SELECTED PASSAGE:
###
Despite the criticisms—or perhaps because of them—the annual release of countries’ tier standings garnered

widespread attention. Mark Taylor, Senior Coordinator for Reports and Political Affairs at the Office to Monitor

and Combat Trafficking in Persons had overseen all the TIP reports since 2003. He believed that the reports “had

gained respect—in some cases grudging respect—as an index for trafficking around the world. There are plenty of

detractors out there, some of them have legitimate complaints and some don’t. I’ve seen people who normally

would not take kindly to a unilateral report like this and agree that it has produced reform. And we’ve evolved. I

wince at some of the analysis we did back in 2003 and 2004 when we didn’t have as mature an understanding of

victim care.” 20

As they compiled each year’s report, Taylor and his team used inputs from NGOs working within and across

countries, as well as studies from respected groups like Human Rights Watch. But the bulk of the information that

shaped the ratings in the TIP report came from U.S. embassies in the relevant countries. In 2010, Robert Griffiths

would have to manage the TIP submission for Thailand—a key ally—where the report was at once controversial

and influential.
###
RECORD LIST:
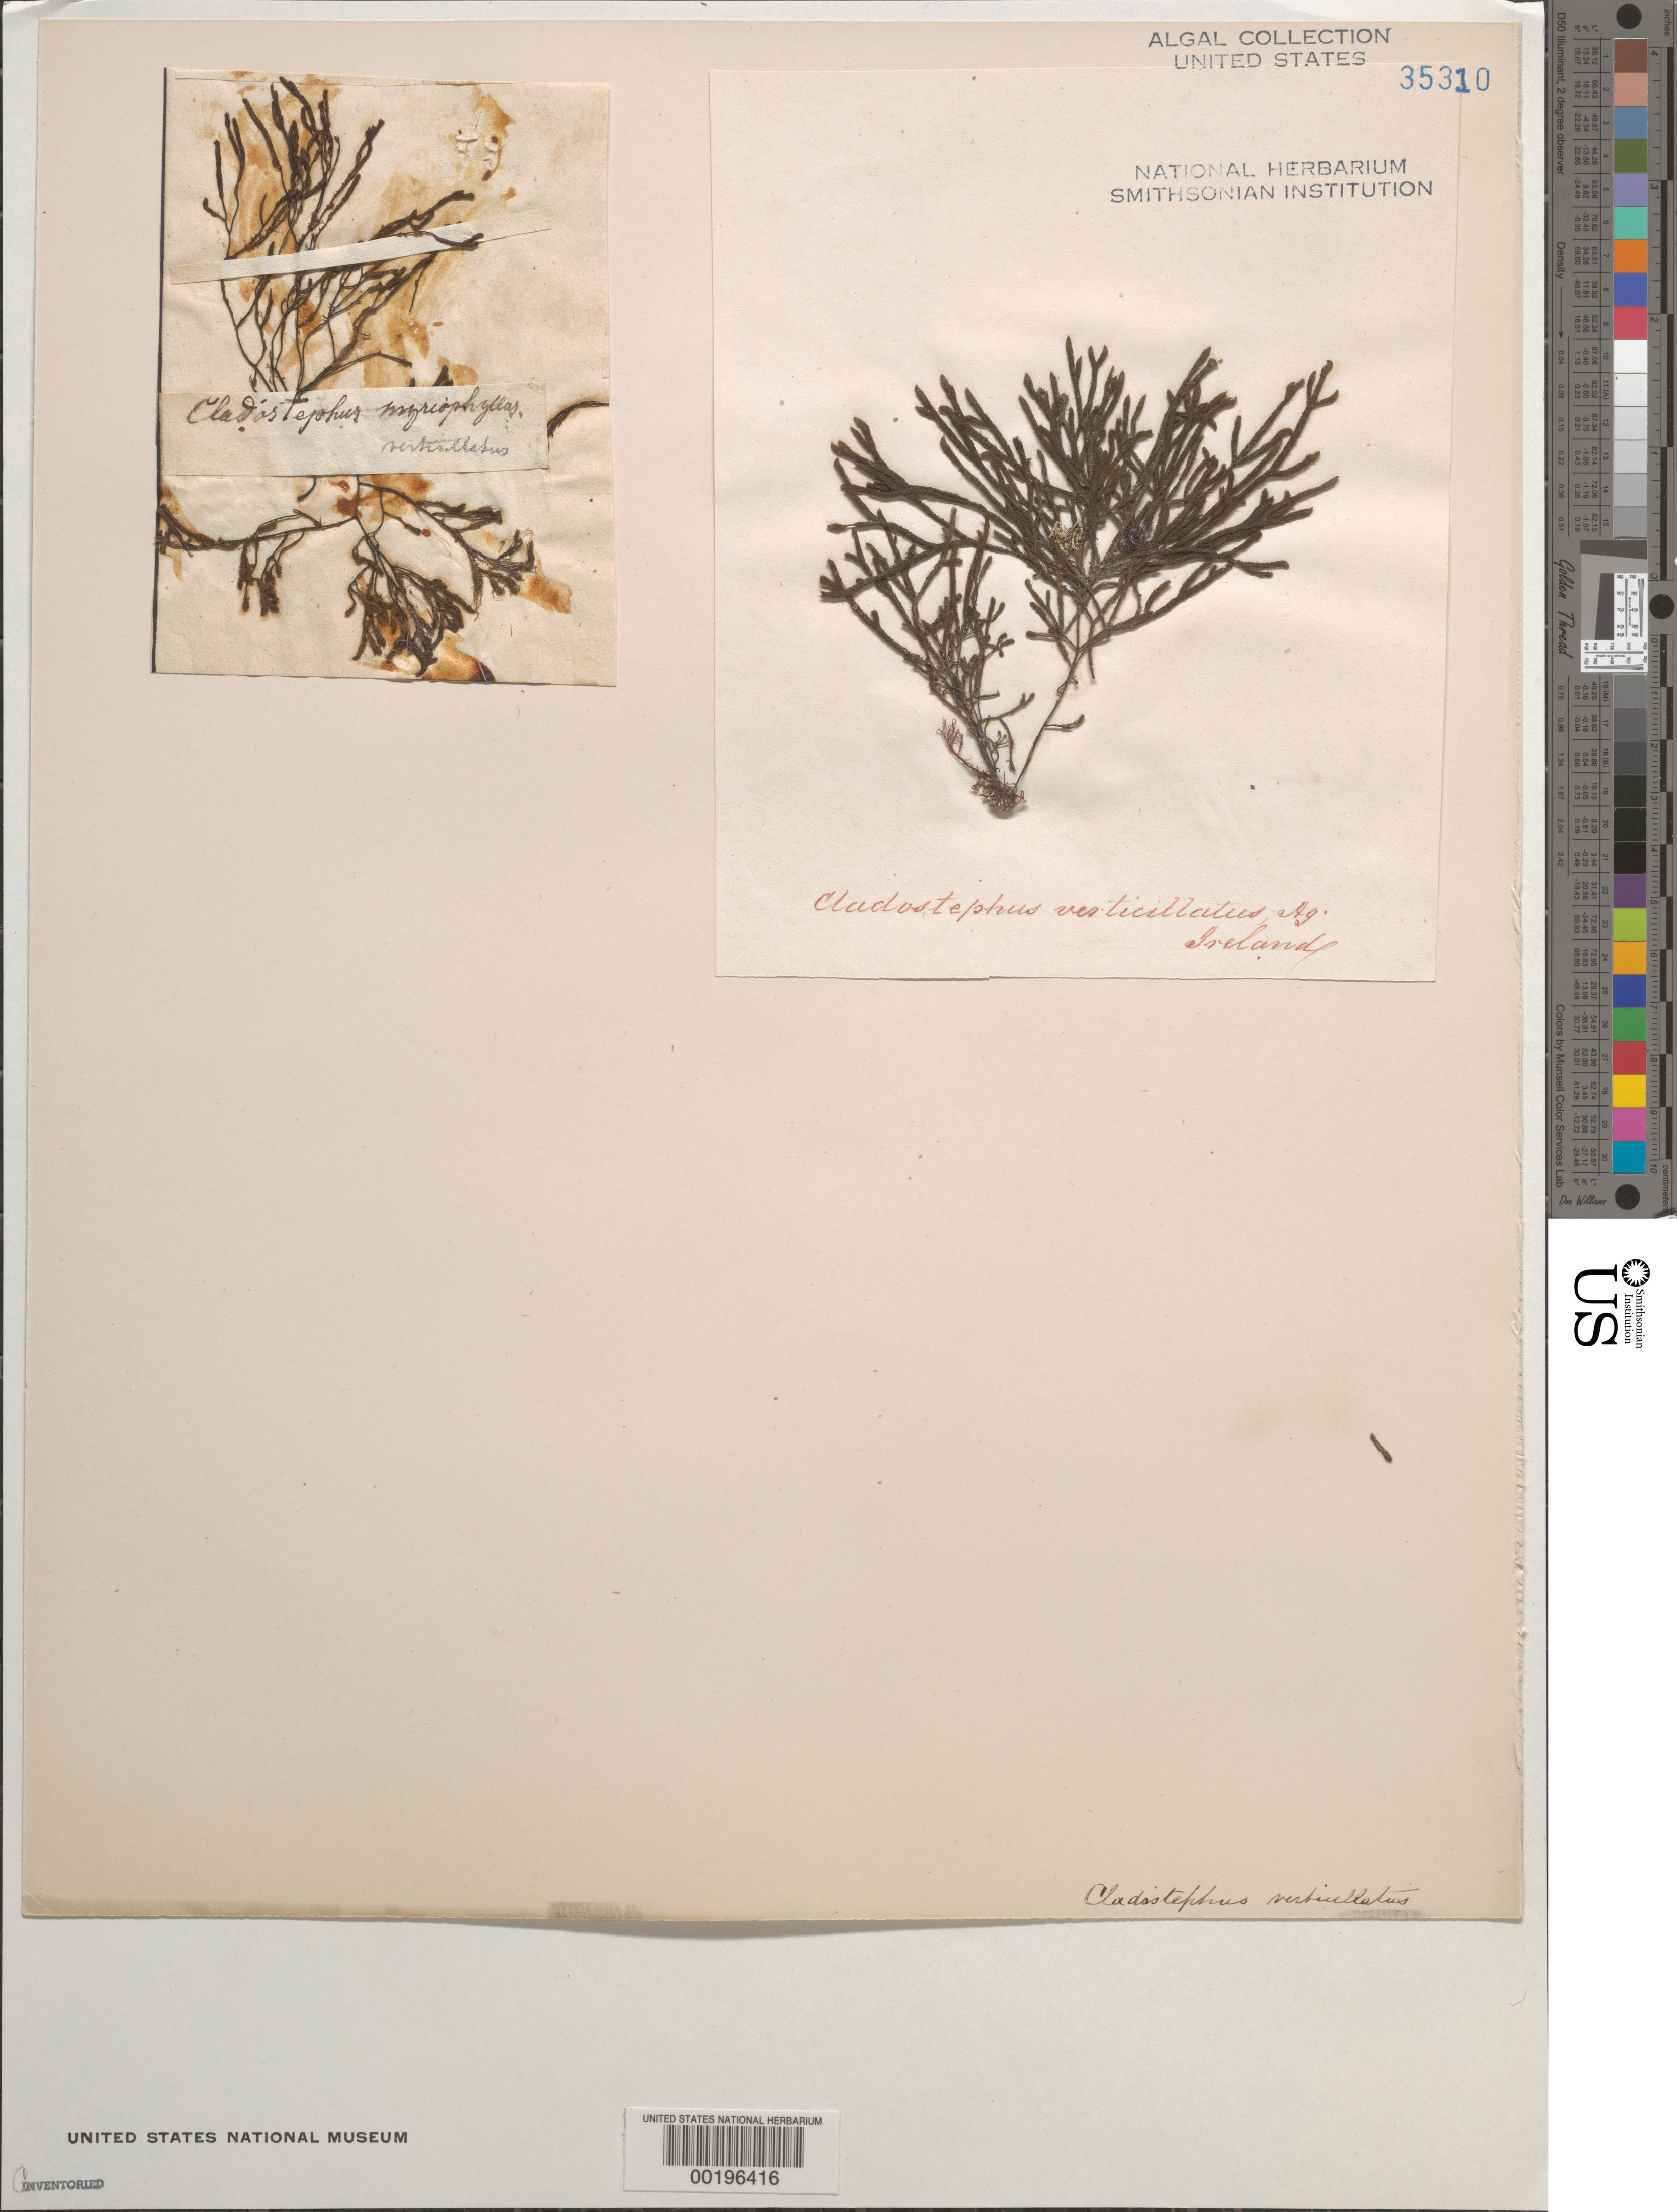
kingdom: Chromista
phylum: Ochrophyta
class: Phaeophyceae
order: Sphacelariales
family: Cladostephaceae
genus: Cladostephus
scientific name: Cladostephus hirsutus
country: Ireland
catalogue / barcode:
###
SET TASKS:
A – In the passage on the TIP reports, for which country would Robert Griffiths have to manage the 2010 submission?
B – Please reproduce the passage on the TIP reports word for word, starting at "countries, as well" and ending at "and influential.".
C – Extend the passage on the TIP reports, picking up right after its last sentence.

RESPONSES IN ORDER:
A – Thailand.

B –
countries, as well as studies from respected groups like Human Rights Watch. But the bulk of the information that

shaped the ratings in the TIP report came from U.S. embassies in the relevant countries. In 2010, Robert Griffiths

would have to manage the TIP submission for Thailand—a key ally—where the report was at once controversial

and influential.

C –
Human Trafficking in Thailand

The promise of a better life typically attracted a flood of migrants from Myanmar, Cambodia and Laos into

Thailand. In 2007, an estimated 1.8 to 3 million migrants from Myanmar, Cambodia and Laos accounted for 5 to 10

percent of the Thai workforce. 21

Long stretches of porous borders and relatively lax immigration controls allowed

migrants easy entry into the country—but also left them vulnerable to trafficking by human smugglers. According

to a 2006 ILO report, “Thailand had emerged as the number one destination in the cross-border trafficking of chil-

dren and women,” in the greater Mekong sub-region. 22

Many observers noted the rampant exploitation of migrants working in Thailand. The gamut of abuse ranged

from being underpaid and having to work long hours to more egregious forms of forced labor and sexual slavery.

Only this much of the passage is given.